• [What the task requires]:
Put every line from the start of the entries through the line holding "Strategic Management Assignment Help", inclusive, into a Markdown table with the columns n and Line, where n is the row number. Skip blank lines, and leave the pictures out.

(Saved entries)
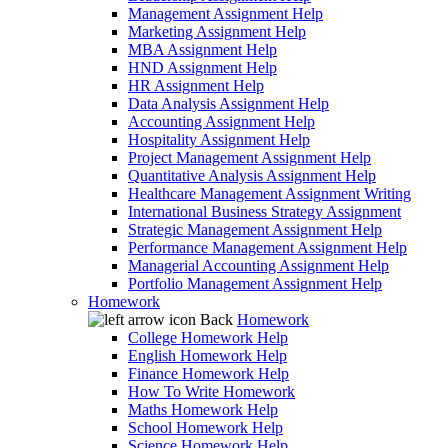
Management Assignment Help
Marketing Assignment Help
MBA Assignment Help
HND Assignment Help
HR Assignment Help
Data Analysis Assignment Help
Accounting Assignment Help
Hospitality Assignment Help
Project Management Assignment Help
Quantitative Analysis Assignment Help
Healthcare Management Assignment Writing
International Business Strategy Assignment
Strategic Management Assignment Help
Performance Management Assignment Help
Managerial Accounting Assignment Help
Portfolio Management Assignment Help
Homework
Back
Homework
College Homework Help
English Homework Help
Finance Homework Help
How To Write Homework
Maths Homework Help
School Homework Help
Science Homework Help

• [Exercise output]:
| n | Line |
|---|---|
| 1 | Management Assignment Help |
| 2 | Marketing Assignment Help |
| 3 | MBA Assignment Help |
| 4 | HND Assignment Help |
| 5 | HR Assignment Help |
| 6 | Data Analysis Assignment Help |
| 7 | Accounting Assignment Help |
| 8 | Hospitality Assignment Help |
| 9 | Project Management Assignment Help |
| 10 | Quantitative Analysis Assignment Help |
| 11 | Healthcare Management Assignment Writing |
| 12 | International Business Strategy Assignment |
| 13 | Strategic Management Assignment Help |